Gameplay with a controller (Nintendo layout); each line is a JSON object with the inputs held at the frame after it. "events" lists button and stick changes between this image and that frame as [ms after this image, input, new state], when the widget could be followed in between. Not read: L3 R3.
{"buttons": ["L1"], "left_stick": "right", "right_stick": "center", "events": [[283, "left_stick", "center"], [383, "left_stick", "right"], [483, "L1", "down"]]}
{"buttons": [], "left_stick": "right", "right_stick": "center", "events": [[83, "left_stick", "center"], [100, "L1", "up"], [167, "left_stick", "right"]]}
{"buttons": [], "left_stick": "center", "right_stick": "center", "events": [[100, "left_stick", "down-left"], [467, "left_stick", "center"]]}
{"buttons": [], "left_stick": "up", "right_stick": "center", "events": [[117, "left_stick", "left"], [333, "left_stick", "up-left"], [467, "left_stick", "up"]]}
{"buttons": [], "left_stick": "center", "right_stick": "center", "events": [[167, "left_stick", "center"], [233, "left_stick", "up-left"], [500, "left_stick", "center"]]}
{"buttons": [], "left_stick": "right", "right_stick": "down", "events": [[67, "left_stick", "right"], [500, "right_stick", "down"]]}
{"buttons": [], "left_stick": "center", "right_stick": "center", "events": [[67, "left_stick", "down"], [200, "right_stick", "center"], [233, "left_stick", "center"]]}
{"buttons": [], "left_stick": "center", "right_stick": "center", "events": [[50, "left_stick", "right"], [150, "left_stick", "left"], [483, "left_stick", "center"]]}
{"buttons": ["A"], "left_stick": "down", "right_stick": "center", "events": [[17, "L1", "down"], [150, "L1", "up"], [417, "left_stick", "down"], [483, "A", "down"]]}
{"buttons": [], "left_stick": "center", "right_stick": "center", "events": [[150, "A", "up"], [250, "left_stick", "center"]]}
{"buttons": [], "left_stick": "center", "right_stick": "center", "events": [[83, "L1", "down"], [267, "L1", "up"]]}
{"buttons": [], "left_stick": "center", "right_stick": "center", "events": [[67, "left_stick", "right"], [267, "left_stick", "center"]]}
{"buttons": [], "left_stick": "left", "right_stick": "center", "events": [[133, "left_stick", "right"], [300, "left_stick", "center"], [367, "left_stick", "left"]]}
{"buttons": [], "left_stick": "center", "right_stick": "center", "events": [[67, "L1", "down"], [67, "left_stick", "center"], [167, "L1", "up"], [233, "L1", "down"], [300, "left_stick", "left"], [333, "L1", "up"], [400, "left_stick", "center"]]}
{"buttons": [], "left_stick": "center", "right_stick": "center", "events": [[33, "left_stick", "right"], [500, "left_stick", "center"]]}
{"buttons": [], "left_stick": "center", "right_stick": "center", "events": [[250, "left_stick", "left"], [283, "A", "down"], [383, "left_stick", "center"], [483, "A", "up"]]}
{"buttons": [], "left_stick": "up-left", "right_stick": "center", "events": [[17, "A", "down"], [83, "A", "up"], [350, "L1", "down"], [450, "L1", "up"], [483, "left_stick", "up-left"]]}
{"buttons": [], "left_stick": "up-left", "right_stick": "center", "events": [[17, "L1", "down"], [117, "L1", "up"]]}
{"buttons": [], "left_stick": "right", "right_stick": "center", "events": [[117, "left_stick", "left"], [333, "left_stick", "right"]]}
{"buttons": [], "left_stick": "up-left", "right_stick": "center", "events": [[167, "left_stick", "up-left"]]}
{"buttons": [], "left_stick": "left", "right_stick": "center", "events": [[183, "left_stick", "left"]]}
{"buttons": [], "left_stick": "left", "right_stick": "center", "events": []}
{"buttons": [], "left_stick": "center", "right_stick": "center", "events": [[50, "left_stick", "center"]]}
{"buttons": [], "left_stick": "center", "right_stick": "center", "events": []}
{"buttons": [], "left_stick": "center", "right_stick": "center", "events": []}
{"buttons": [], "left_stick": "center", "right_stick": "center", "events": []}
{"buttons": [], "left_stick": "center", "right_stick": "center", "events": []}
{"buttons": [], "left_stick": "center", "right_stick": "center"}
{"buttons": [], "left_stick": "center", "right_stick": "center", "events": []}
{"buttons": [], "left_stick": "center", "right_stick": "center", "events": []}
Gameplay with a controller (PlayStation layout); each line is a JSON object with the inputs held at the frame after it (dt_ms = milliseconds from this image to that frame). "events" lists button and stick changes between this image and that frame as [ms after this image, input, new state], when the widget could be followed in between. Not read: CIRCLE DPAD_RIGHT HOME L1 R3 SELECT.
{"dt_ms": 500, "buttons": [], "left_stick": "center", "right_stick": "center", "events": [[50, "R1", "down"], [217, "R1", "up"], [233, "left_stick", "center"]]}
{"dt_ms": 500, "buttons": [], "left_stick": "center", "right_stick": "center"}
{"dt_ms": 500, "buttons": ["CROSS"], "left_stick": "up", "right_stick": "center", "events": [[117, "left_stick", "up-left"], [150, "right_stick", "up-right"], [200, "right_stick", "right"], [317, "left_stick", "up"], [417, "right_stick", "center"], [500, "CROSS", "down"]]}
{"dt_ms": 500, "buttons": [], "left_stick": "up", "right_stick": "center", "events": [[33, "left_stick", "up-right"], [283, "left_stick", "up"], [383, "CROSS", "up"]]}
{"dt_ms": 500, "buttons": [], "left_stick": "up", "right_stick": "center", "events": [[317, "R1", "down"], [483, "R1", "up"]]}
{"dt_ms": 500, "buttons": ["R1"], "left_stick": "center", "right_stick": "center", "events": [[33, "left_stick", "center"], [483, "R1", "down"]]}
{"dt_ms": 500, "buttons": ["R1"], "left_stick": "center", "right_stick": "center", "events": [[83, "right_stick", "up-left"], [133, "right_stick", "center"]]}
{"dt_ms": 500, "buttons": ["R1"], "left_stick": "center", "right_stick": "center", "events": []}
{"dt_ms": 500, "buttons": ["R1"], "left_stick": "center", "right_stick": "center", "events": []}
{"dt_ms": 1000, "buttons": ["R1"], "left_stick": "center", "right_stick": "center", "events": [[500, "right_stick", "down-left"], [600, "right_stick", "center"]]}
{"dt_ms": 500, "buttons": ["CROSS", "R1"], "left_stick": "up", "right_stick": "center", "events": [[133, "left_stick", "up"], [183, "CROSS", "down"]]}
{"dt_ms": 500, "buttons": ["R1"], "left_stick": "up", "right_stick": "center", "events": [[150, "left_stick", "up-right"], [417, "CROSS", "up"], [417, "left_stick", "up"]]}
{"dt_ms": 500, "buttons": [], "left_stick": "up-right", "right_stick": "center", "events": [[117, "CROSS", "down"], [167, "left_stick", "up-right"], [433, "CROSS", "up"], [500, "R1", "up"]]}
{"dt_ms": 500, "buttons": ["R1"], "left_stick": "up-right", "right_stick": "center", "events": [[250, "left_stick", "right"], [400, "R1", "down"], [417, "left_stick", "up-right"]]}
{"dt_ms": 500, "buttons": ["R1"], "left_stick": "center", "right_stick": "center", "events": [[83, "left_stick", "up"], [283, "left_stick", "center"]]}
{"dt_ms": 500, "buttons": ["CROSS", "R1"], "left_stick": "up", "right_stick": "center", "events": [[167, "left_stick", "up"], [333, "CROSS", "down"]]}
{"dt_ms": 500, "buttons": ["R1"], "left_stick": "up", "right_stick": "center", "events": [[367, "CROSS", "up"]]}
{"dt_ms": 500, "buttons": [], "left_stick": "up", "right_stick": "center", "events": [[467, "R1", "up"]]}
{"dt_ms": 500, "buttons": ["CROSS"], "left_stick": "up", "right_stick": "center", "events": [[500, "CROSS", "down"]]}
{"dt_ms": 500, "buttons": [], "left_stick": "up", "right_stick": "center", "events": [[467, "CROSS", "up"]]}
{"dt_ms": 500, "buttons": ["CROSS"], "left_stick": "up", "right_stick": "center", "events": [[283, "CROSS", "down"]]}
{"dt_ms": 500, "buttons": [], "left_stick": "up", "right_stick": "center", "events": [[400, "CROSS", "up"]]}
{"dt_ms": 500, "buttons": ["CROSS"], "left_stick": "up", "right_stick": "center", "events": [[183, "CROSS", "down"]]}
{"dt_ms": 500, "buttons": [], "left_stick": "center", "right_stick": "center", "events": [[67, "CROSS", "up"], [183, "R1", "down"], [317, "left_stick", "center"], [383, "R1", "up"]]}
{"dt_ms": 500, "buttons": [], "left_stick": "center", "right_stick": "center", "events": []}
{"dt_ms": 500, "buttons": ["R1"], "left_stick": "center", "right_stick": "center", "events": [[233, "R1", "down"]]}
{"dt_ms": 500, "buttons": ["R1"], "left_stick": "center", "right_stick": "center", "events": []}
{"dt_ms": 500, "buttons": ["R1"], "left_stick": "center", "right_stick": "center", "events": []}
━━━━━━
Task details: The required output is a copy of each line in the records where the string "held" occurs.

Reply:
Gameplay with a controller (Nintendo layout); each line is a JSON object with the inputs held at the frame after it. "events" lists button and stick changes between this image and that frame as [ms after this image, input, new state], when the widget could be followed in between. Not read: L3 R3.
Gameplay with a controller (PlayStation layout); each line is a JSON object with the inputs held at the frame after it (dt_ms = milliseconds from this image to that frame). "events" lists button and stick changes between this image and that frame as [ms after this image, input, new state], when the widget could be followed in between. Not read: CIRCLE DPAD_RIGHT HOME L1 R3 SELECT.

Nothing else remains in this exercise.